- _TASK BRIEF_
Copy each line of the data below exactly, leaving out pictures.

- _GIVEN INFORMATION_
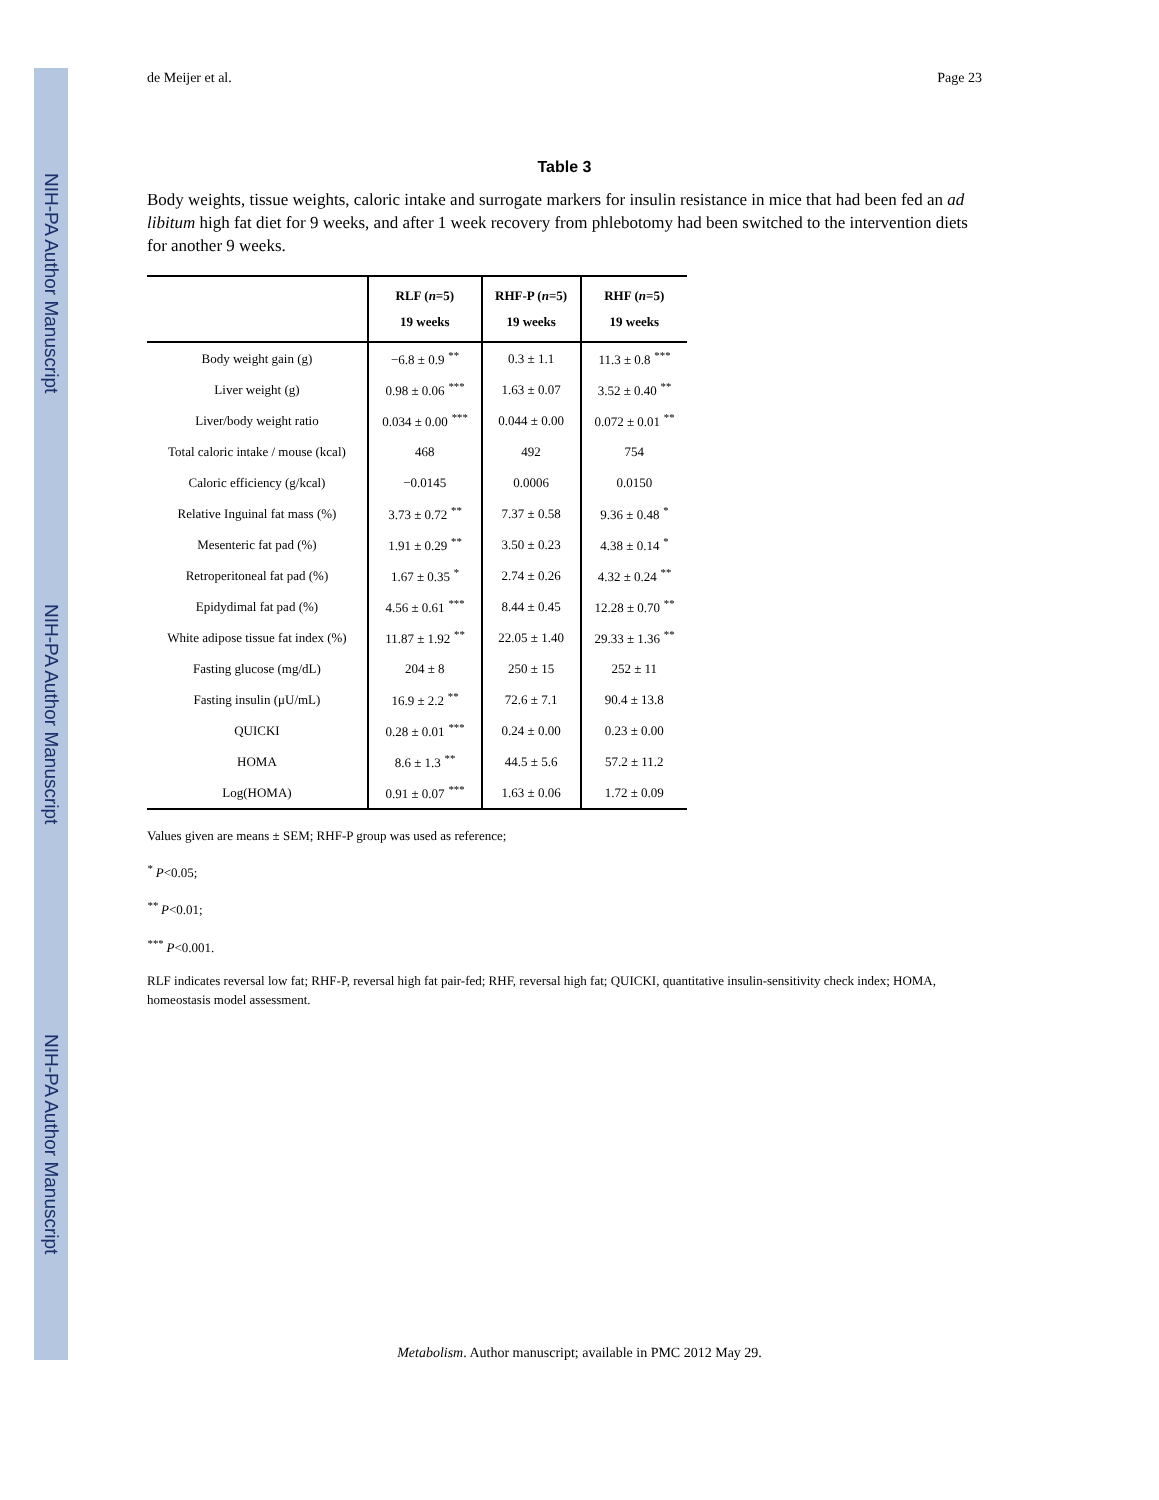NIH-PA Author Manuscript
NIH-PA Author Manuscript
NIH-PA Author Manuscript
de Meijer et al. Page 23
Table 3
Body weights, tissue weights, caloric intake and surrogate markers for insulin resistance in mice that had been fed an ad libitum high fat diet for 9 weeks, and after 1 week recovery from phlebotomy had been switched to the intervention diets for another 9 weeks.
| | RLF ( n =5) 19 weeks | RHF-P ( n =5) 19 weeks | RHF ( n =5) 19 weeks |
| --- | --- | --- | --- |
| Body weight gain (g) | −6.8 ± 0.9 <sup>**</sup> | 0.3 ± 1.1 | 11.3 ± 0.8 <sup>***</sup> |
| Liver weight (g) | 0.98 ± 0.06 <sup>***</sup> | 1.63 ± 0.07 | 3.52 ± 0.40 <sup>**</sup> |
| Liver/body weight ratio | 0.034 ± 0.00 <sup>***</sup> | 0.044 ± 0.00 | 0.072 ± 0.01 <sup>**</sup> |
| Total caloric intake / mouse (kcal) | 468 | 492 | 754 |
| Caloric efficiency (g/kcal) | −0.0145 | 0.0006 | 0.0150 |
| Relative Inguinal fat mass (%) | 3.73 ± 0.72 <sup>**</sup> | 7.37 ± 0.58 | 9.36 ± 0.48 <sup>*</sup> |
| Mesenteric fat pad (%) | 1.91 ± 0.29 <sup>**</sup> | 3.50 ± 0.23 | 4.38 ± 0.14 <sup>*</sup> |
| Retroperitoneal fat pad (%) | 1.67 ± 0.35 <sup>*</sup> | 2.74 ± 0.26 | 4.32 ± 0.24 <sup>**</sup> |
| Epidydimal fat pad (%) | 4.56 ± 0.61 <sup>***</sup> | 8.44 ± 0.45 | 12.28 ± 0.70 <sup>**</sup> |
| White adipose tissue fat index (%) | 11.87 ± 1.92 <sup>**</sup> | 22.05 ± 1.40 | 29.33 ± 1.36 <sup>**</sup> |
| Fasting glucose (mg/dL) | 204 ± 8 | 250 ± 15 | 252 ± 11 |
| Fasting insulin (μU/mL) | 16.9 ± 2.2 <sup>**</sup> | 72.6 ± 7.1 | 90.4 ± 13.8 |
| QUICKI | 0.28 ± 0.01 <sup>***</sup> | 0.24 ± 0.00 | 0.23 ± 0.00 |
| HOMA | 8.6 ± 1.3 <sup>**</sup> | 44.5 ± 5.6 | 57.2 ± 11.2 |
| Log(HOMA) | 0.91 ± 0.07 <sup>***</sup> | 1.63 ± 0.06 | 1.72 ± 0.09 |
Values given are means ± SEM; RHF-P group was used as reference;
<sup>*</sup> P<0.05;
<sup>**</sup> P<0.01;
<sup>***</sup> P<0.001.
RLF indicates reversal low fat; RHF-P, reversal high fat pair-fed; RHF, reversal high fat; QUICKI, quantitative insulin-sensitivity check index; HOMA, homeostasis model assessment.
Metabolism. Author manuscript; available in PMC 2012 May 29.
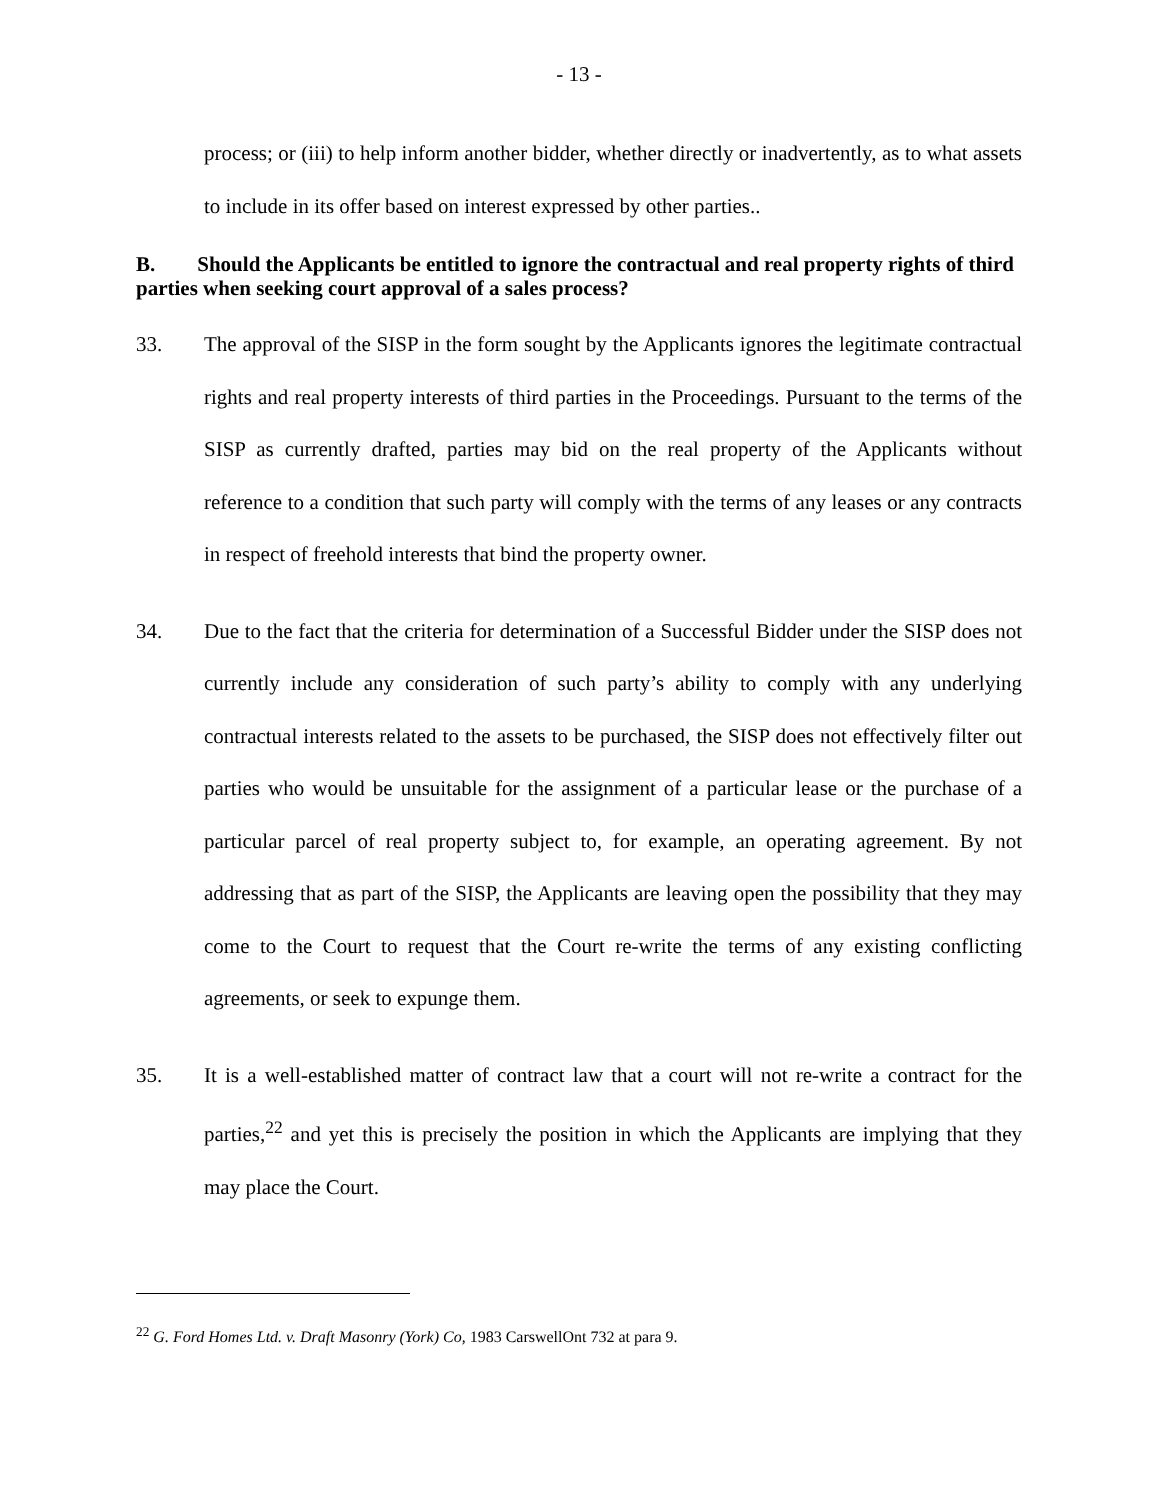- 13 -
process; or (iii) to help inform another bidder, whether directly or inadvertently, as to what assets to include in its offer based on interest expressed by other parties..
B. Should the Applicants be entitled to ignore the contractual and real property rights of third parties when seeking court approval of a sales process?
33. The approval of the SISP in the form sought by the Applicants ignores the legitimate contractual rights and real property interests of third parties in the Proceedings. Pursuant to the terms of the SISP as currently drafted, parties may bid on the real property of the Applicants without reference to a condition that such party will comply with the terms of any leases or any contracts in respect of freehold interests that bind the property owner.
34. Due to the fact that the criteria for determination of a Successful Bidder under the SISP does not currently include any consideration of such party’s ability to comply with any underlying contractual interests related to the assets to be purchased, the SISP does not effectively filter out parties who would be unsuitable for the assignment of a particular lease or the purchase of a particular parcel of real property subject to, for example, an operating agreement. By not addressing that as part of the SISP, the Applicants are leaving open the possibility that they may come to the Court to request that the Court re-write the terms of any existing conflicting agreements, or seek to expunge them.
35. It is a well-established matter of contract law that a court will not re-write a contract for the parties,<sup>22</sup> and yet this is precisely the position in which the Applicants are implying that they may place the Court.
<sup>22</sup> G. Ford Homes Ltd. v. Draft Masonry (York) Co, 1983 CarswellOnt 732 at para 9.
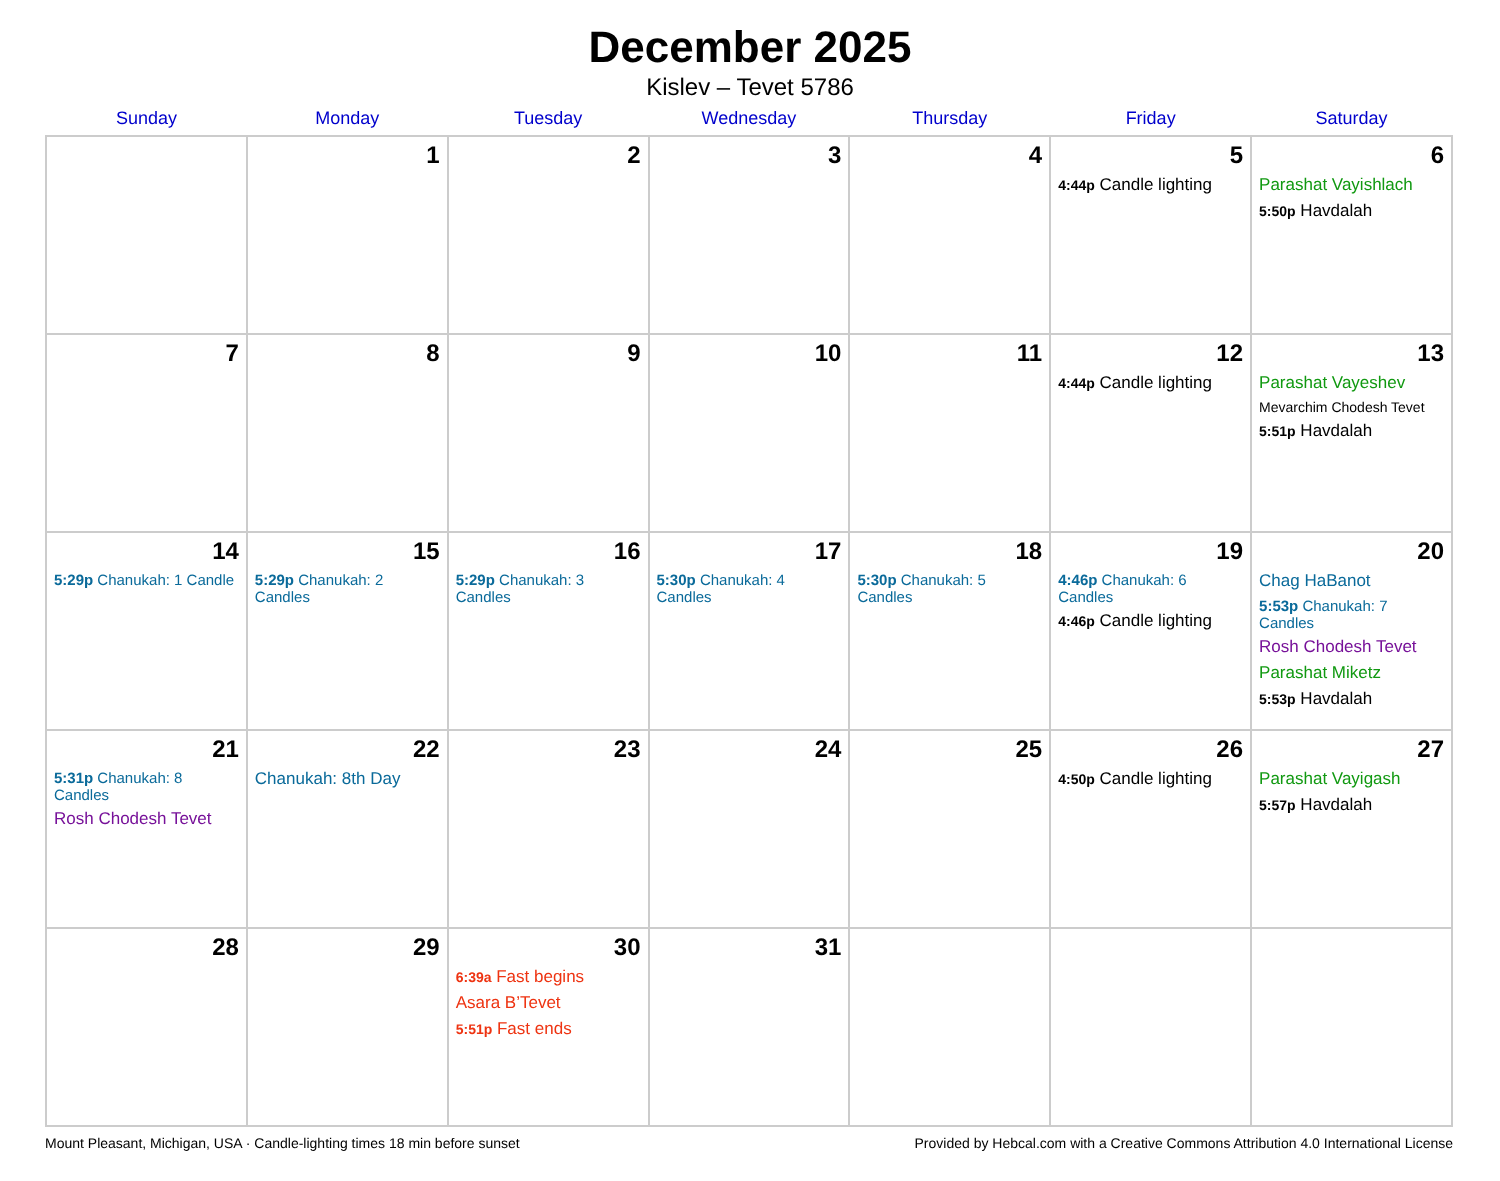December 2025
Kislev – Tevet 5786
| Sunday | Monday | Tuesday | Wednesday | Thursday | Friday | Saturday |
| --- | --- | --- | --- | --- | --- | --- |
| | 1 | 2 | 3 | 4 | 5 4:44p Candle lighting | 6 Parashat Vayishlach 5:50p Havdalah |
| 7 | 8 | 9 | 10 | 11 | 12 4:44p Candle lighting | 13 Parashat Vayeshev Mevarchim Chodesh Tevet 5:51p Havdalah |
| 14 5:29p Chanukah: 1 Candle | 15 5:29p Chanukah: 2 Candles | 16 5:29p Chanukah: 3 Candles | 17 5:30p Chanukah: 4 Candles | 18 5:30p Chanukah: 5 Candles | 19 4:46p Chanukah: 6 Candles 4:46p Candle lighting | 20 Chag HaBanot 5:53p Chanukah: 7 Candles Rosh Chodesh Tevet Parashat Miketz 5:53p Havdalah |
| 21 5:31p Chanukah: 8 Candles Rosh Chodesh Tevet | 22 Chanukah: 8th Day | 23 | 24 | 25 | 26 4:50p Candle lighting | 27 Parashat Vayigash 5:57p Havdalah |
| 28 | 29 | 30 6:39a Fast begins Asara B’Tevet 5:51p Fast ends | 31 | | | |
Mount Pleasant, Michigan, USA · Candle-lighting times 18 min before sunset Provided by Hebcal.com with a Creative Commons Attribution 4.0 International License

- _RESULT OF THIS EXERCISE_
NIH-PA Author Manuscript
NIH-PA Author Manuscript
NIH-PA Author Manuscript
de Meijer et al. Page 23
Table 3
Body weights, tissue weights, caloric intake and surrogate markers for insulin resistance in mice that had been fed an ad libitum high fat diet for 9 weeks, and after 1 week recovery from phlebotomy had been switched to the intervention diets for another 9 weeks.
| | RLF ( n =5) 19 weeks | RHF-P ( n =5) 19 weeks | RHF ( n =5) 19 weeks |
| --- | --- | --- | --- |
| Body weight gain (g) | −6.8 ± 0.9 <sup>**</sup> | 0.3 ± 1.1 | 11.3 ± 0.8 <sup>***</sup> |
| Liver weight (g) | 0.98 ± 0.06 <sup>***</sup> | 1.63 ± 0.07 | 3.52 ± 0.40 <sup>**</sup> |
| Liver/body weight ratio | 0.034 ± 0.00 <sup>***</sup> | 0.044 ± 0.00 | 0.072 ± 0.01 <sup>**</sup> |
| Total caloric intake / mouse (kcal) | 468 | 492 | 754 |
| Caloric efficiency (g/kcal) | −0.0145 | 0.0006 | 0.0150 |
| Relative Inguinal fat mass (%) | 3.73 ± 0.72 <sup>**</sup> | 7.37 ± 0.58 | 9.36 ± 0.48 <sup>*</sup> |
| Mesenteric fat pad (%) | 1.91 ± 0.29 <sup>**</sup> | 3.50 ± 0.23 | 4.38 ± 0.14 <sup>*</sup> |
| Retroperitoneal fat pad (%) | 1.67 ± 0.35 <sup>*</sup> | 2.74 ± 0.26 | 4.32 ± 0.24 <sup>**</sup> |
| Epidydimal fat pad (%) | 4.56 ± 0.61 <sup>***</sup> | 8.44 ± 0.45 | 12.28 ± 0.70 <sup>**</sup> |
| White adipose tissue fat index (%) | 11.87 ± 1.92 <sup>**</sup> | 22.05 ± 1.40 | 29.33 ± 1.36 <sup>**</sup> |
| Fasting glucose (mg/dL) | 204 ± 8 | 250 ± 15 | 252 ± 11 |
| Fasting insulin (μU/mL) | 16.9 ± 2.2 <sup>**</sup> | 72.6 ± 7.1 | 90.4 ± 13.8 |
| QUICKI | 0.28 ± 0.01 <sup>***</sup> | 0.24 ± 0.00 | 0.23 ± 0.00 |
| HOMA | 8.6 ± 1.3 <sup>**</sup> | 44.5 ± 5.6 | 57.2 ± 11.2 |
| Log(HOMA) | 0.91 ± 0.07 <sup>***</sup> | 1.63 ± 0.06 | 1.72 ± 0.09 |
Values given are means ± SEM; RHF-P group was used as reference;
<sup>*</sup> P<0.05;
<sup>**</sup> P<0.01;
<sup>***</sup> P<0.001.
RLF indicates reversal low fat; RHF-P, reversal high fat pair-fed; RHF, reversal high fat; QUICKI, quantitative insulin-sensitivity check index; HOMA, homeostasis model assessment.
Metabolism. Author manuscript; available in PMC 2012 May 29.
- 13 -
process; or (iii) to help inform another bidder, whether directly or inadvertently, as to what assets to include in its offer based on interest expressed by other parties..
B. Should the Applicants be entitled to ignore the contractual and real property rights of third parties when seeking court approval of a sales process?
33. The approval of the SISP in the form sought by the Applicants ignores the legitimate contractual rights and real property interests of third parties in the Proceedings. Pursuant to the terms of the SISP as currently drafted, parties may bid on the real property of the Applicants without reference to a condition that such party will comply with the terms of any leases or any contracts in respect of freehold interests that bind the property owner.
34. Due to the fact that the criteria for determination of a Successful Bidder under the SISP does not currently include any consideration of such party’s ability to comply with any underlying contractual interests related to the assets to be purchased, the SISP does not effectively filter out parties who would be unsuitable for the assignment of a particular lease or the purchase of a particular parcel of real property subject to, for example, an operating agreement. By not addressing that as part of the SISP, the Applicants are leaving open the possibility that they may come to the Court to request that the Court re-write the terms of any existing conflicting agreements, or seek to expunge them.
35. It is a well-established matter of contract law that a court will not re-write a contract for the parties,<sup>22</sup> and yet this is precisely the position in which the Applicants are implying that they may place the Court.
<sup>22</sup> G. Ford Homes Ltd. v. Draft Masonry (York) Co, 1983 CarswellOnt 732 at para 9.
December 2025
Kislev – Tevet 5786
| Sunday | Monday | Tuesday | Wednesday | Thursday | Friday | Saturday |
| --- | --- | --- | --- | --- | --- | --- |
| | 1 | 2 | 3 | 4 | 5 4:44p Candle lighting | 6 Parashat Vayishlach 5:50p Havdalah |
| 7 | 8 | 9 | 10 | 11 | 12 4:44p Candle lighting | 13 Parashat Vayeshev Mevarchim Chodesh Tevet 5:51p Havdalah |
| 14 5:29p Chanukah: 1 Candle | 15 5:29p Chanukah: 2 Candles | 16 5:29p Chanukah: 3 Candles | 17 5:30p Chanukah: 4 Candles | 18 5:30p Chanukah: 5 Candles | 19 4:46p Chanukah: 6 Candles 4:46p Candle lighting | 20 Chag HaBanot 5:53p Chanukah: 7 Candles Rosh Chodesh Tevet Parashat Miketz 5:53p Havdalah |
| 21 5:31p Chanukah: 8 Candles Rosh Chodesh Tevet | 22 Chanukah: 8th Day | 23 | 24 | 25 | 26 4:50p Candle lighting | 27 Parashat Vayigash 5:57p Havdalah |
| 28 | 29 | 30 6:39a Fast begins Asara B’Tevet 5:51p Fast ends | 31 | | | |
Mount Pleasant, Michigan, USA · Candle-lighting times 18 min before sunset Provided by Hebcal.com with a Creative Commons Attribution 4.0 International License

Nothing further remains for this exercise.